[Items from a data source]
==============================

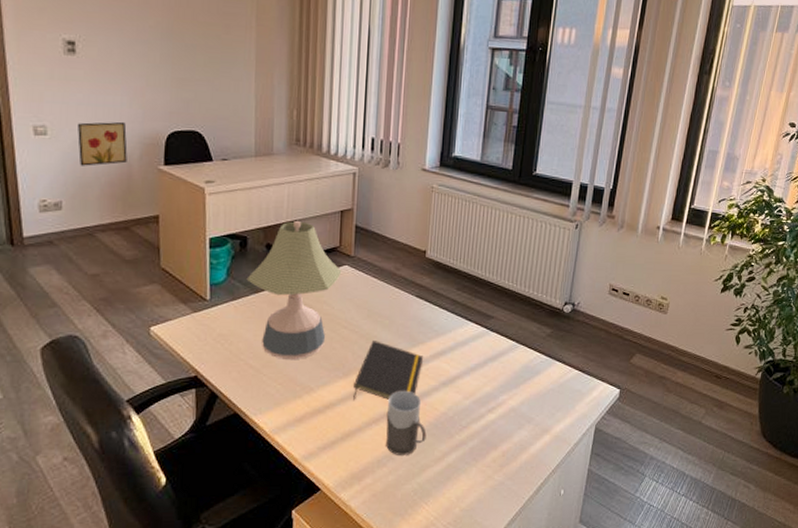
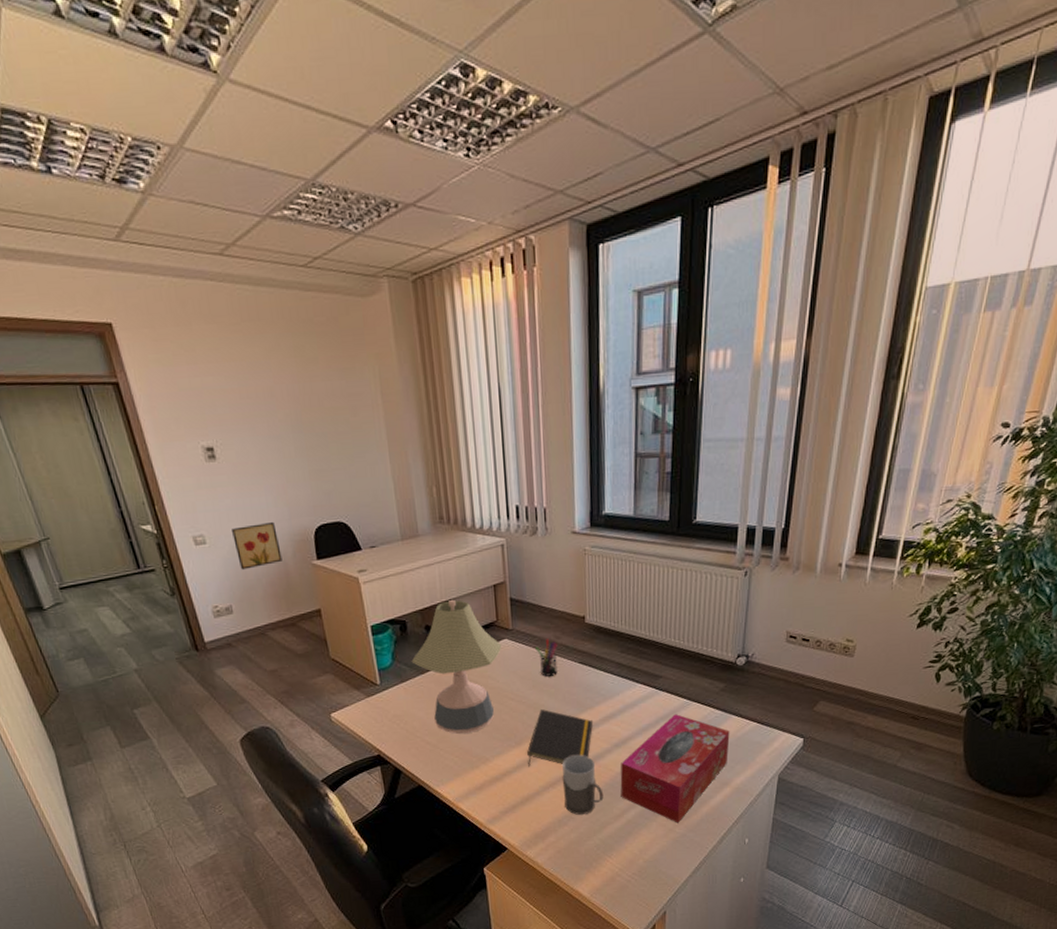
pen holder: none [375,269,397,307] -> present [535,639,557,677]
tissue box: none [443,356,553,470] -> present [620,714,730,823]

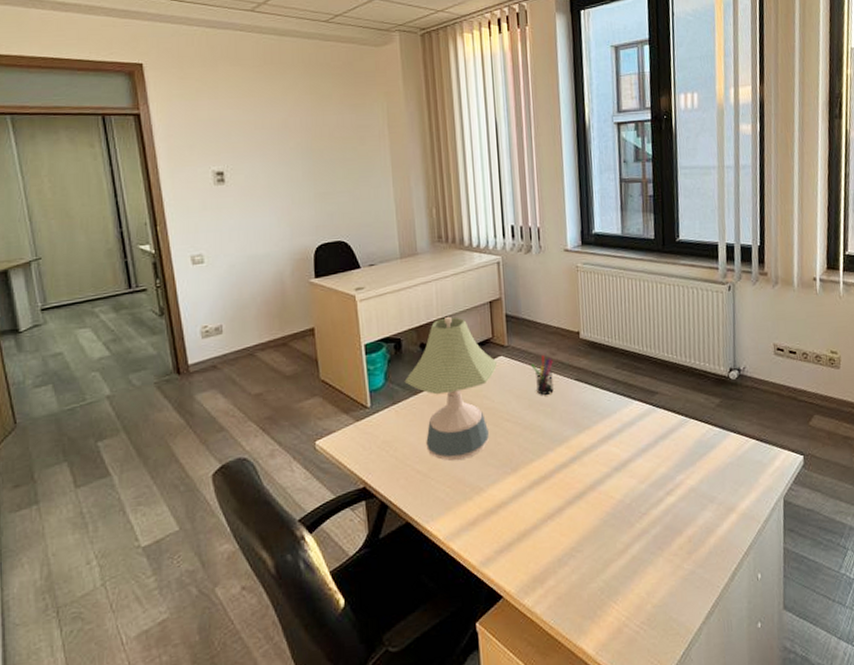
wall art: present [232,521,282,570] -> none [232,241,280,289]
notepad: present [526,709,594,768] -> none [522,430,592,498]
mug: present [562,754,604,815] -> none [561,480,606,552]
tissue box: present [620,714,730,823] -> none [622,432,731,558]

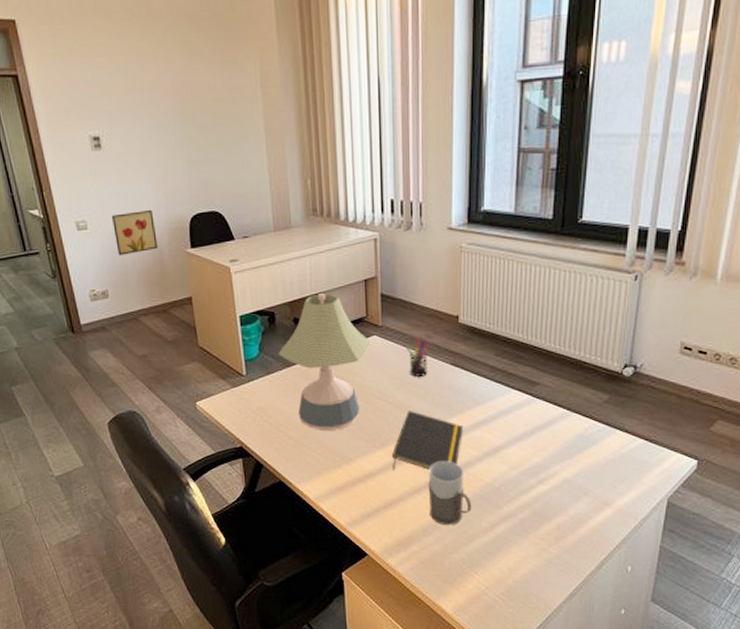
wall art: none [232,241,280,289] -> present [112,209,158,256]
notepad: none [522,430,592,498] -> present [391,411,464,471]
mug: none [561,480,606,552] -> present [428,460,472,525]

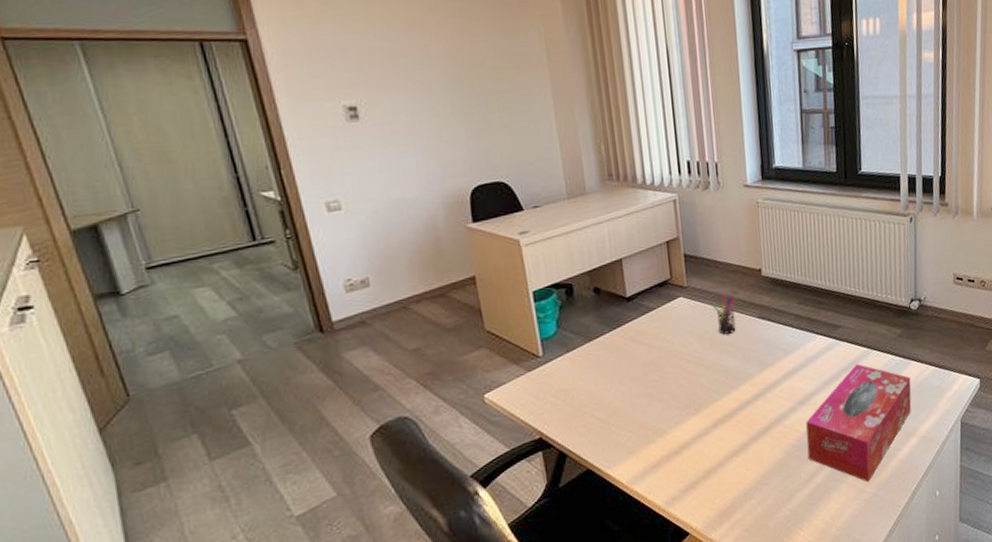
wall art: present [112,209,158,256] -> none [373,183,432,237]
desk lamp: present [278,293,371,430] -> none [578,258,677,406]
notepad: present [391,411,464,471] -> none [706,370,776,437]
mug: present [428,460,472,525] -> none [745,416,791,485]
tissue box: none [490,425,613,543] -> present [806,364,912,482]

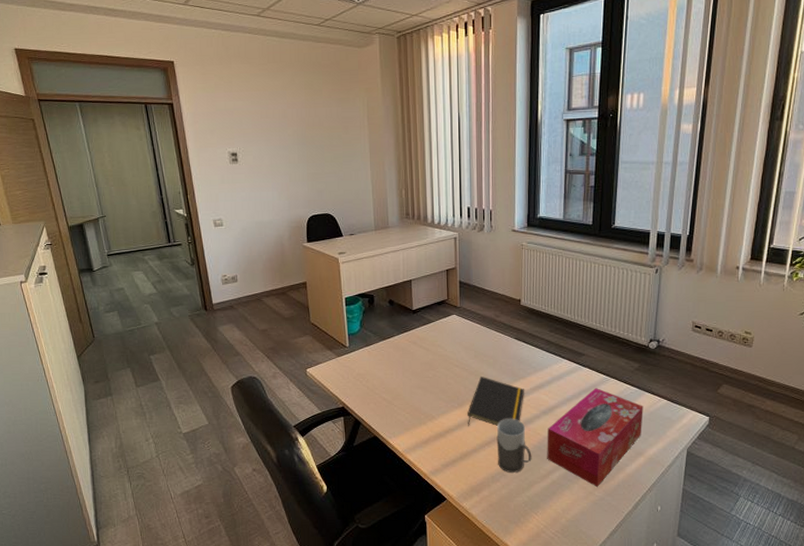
notepad: none [706,370,776,437] -> present [466,377,525,427]
pen holder: present [712,294,736,335] -> none [478,317,497,348]
mug: none [745,416,791,485] -> present [496,418,532,473]

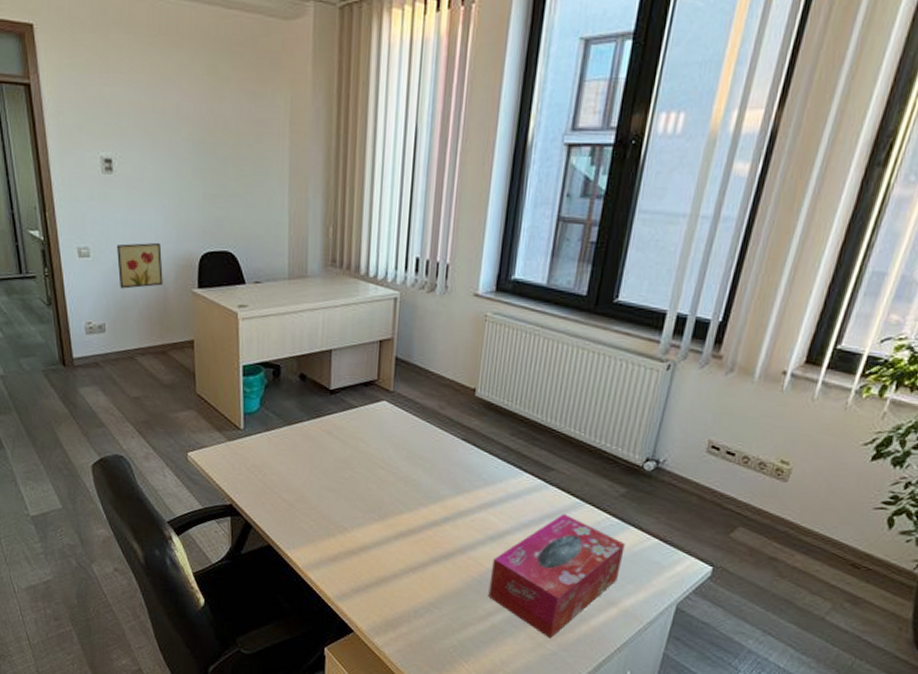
wall art: none [244,211,280,248] -> present [117,242,163,289]
notepad: present [466,377,525,427] -> none [389,484,469,549]
mug: present [496,418,532,473] -> none [424,540,469,609]

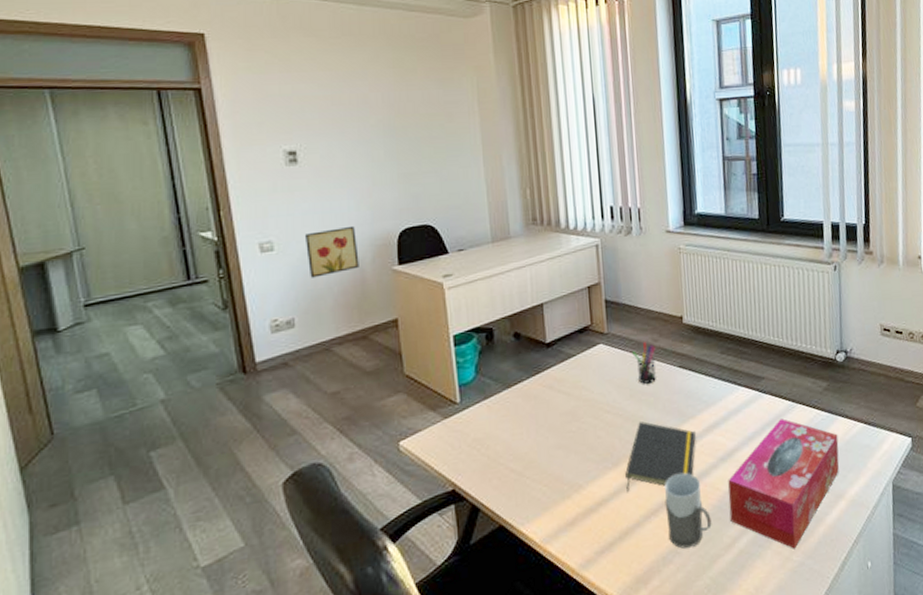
notepad: none [389,484,469,549] -> present [624,421,697,493]
pen holder: none [415,408,441,450] -> present [632,342,656,384]
mug: none [424,540,469,609] -> present [665,472,712,549]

==============================

TASK OBJECTIVE:
Check every line above for the string "tissue", and copy the ones that have it.

TASK RESPONSE:
tissue box: none [443,356,553,470] -> present [620,714,730,823]
tissue box: present [620,714,730,823] -> none [622,432,731,558]
tissue box: none [490,425,613,543] -> present [806,364,912,482]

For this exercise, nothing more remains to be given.